Ghaith Mitri, MD, chief of the Division of Rheumatology and Immunology at the University of Florida College of Medicine in Jacksonville, says he recently treated a man in his 40s who had been diagnosed by multiple doctors with a variety of conditions. One physician finally lumped the man’s perplexing symptoms into a diagnosis of dermatomyositis, an autoimmune disease that causes extreme muscle weakness and a skin rash.
Dr. Mitri had doubts. He had asked the patient, who was a brawny guy, to hold his arms out while he tried to push them down. “I could almost climb on top of [his arms,] he was so strong,” Dr. Mitri says.
Because the patient was moving and speaking unusually slowly, however, Dr. Mitri ordered a blood test to check his patient’s thyroid, a gland that controls how the body uses energy. The result: very low thyroid function.
After a few months of taking synthetic thyroid hormone, the patient returned to normal health.

7) Your doctor didn’t ask enough questions about you.
In his study, Dr. Schiff found this kind of misstep, called a history taking error, about 10 percent of the time.
These kinds of questions are important because they can open up diagnostic possibilities that the doctor may not have considered. A thorough family history, for example, can reveal genetic predispositions to disease. Other questions, like where you’ve lived or the kind of work you do, may be critically important to your diagnosis.

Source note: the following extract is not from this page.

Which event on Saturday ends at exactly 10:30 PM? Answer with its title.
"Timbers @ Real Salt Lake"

For example, in May 2009, the Food and Drug Administration warned doctors that histoplasmosis and other invasive fungal infections were not consistently being recognized in patients taking TNF-alpha blocking drugs.

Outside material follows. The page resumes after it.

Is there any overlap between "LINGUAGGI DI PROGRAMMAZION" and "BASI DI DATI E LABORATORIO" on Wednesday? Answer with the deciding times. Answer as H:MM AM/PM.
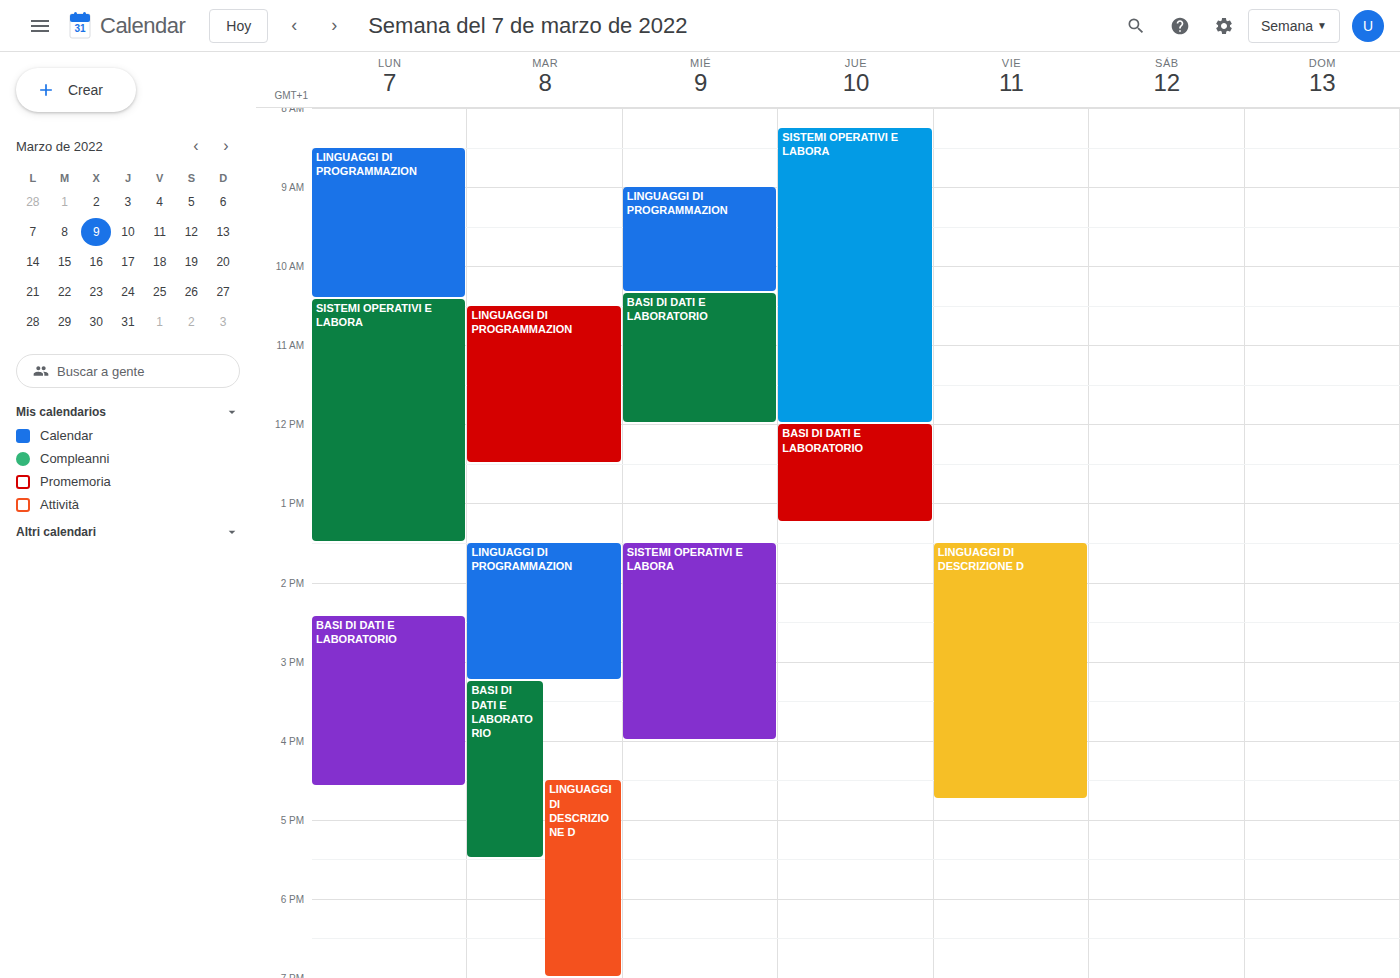
"LINGUAGGI DI PROGRAMMAZION" ends at 10:20 AM, exactly when "BASI DI DATI E LABORATORIO" starts -- they touch but do not overlap.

Histoplasmosis is caused by an organism that can lie dormant in the body harmlessly for years, but the infection may flare up if the immune system is weakened by medication or illness. The fungus that causes histoplasmosis lives in the soil, typically in areas around the Ohio River Valley. If you have lived in that area, or worked in the soil, and you take a TNF-alpha blocker, your doctor needs to know.
Likewise, people with particular jobs face a higher-than-average risk of repetitive strain syndromes, such as carpal tunnel or low back pain. A habit of gum chewing can increase the risk of problems in the temporomandibular joint, the hinge of the jaw.
Putting the Puzzle Together
For many people, the problem of misdiagnosis is resolved relatively quickly, with no lasting impact.
But Muller says years passed and her pain never went away, despite multiple explanations proffered by doctors.
Finally, the moment came when her hips would no longer move. She bent over to pull on her pantyhose and couldn’t get back up.
When her new orthopaedic surgeon looked at the X-ray of her pelvis, he found that the round head of her hip joint was sunken and squashed, like an orange that had rotted and collapsed.
Despite the grim news that RA had ravaged her joint, Muller felt relieved. “I actually cried tears of happiness because I could point to the darn X-rays and say, I am not making this up. You could see there was something wrong,” she remembers.
And now, when she hears about other patients who are suffering without answers, she has this advice.
“Medicine is an art and not a science and unfortunately most doctors rely way too much on the tests. Try to find a doctor that just sits and listens to you,” she says. “When a doctor stops listening to you, you need to go to another doctor.”